### [TO-DO ITEM]
Show each line of the material below that contains the string "their", copied in full. Count only matches with the same capitalization.

### [INFORMATION]
⟨

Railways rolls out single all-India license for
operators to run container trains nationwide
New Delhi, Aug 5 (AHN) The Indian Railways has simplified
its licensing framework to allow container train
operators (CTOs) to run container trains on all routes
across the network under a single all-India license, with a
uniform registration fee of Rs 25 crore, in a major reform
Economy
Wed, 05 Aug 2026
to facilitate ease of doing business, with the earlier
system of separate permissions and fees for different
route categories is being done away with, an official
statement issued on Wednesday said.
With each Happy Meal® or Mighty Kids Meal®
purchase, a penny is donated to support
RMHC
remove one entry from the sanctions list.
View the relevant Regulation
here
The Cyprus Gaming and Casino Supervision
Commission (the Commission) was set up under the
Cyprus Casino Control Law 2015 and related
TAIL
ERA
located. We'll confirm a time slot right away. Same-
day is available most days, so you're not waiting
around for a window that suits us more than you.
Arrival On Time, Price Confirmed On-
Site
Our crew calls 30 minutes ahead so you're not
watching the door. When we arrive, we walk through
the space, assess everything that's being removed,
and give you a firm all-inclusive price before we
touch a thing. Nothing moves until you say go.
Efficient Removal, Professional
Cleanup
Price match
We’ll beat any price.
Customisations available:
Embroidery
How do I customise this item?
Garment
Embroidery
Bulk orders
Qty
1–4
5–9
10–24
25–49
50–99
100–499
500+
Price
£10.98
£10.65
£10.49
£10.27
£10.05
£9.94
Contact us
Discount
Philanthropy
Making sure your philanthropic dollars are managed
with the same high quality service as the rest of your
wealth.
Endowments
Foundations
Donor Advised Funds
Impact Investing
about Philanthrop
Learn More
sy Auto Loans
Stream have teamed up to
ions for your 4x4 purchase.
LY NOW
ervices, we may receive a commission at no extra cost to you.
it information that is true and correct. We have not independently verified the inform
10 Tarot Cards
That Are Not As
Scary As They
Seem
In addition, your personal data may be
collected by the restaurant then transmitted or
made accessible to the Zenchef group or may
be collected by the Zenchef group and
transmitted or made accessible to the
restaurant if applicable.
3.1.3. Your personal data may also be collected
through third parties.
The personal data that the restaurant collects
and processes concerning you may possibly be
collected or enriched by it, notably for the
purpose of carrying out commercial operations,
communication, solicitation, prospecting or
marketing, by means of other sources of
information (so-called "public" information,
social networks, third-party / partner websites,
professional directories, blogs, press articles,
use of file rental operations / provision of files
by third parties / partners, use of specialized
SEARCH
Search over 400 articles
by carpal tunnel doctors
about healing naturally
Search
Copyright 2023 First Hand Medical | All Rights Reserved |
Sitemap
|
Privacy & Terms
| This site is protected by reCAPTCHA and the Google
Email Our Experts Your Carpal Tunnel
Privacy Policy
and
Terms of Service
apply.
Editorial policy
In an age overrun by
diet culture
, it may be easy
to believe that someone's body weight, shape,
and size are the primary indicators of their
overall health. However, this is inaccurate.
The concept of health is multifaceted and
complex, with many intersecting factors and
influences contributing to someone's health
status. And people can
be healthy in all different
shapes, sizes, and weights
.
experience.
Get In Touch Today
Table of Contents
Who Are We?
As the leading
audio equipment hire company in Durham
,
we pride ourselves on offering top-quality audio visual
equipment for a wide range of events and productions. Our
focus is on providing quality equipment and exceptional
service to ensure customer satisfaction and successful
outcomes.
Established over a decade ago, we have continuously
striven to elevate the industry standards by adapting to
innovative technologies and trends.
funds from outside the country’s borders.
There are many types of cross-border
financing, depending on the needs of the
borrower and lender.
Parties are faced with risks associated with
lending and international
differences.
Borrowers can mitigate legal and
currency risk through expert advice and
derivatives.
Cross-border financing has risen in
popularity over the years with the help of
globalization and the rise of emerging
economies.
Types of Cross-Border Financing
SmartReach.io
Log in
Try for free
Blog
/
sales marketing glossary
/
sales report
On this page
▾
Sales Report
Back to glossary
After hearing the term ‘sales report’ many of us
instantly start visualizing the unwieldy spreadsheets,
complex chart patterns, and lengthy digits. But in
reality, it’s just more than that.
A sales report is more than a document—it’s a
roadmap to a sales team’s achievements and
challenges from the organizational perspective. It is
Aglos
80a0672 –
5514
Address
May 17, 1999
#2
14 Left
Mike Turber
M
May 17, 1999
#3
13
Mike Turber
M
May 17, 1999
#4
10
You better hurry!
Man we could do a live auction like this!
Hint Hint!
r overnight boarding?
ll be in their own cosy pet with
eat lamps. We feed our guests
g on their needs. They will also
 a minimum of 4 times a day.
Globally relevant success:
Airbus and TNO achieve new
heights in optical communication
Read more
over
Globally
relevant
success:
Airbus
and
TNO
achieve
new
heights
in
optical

⟩

### [COMPLETED TASK]
and size are the primary indicators of their
ll be in their own cosy pet with
g on their needs. They will also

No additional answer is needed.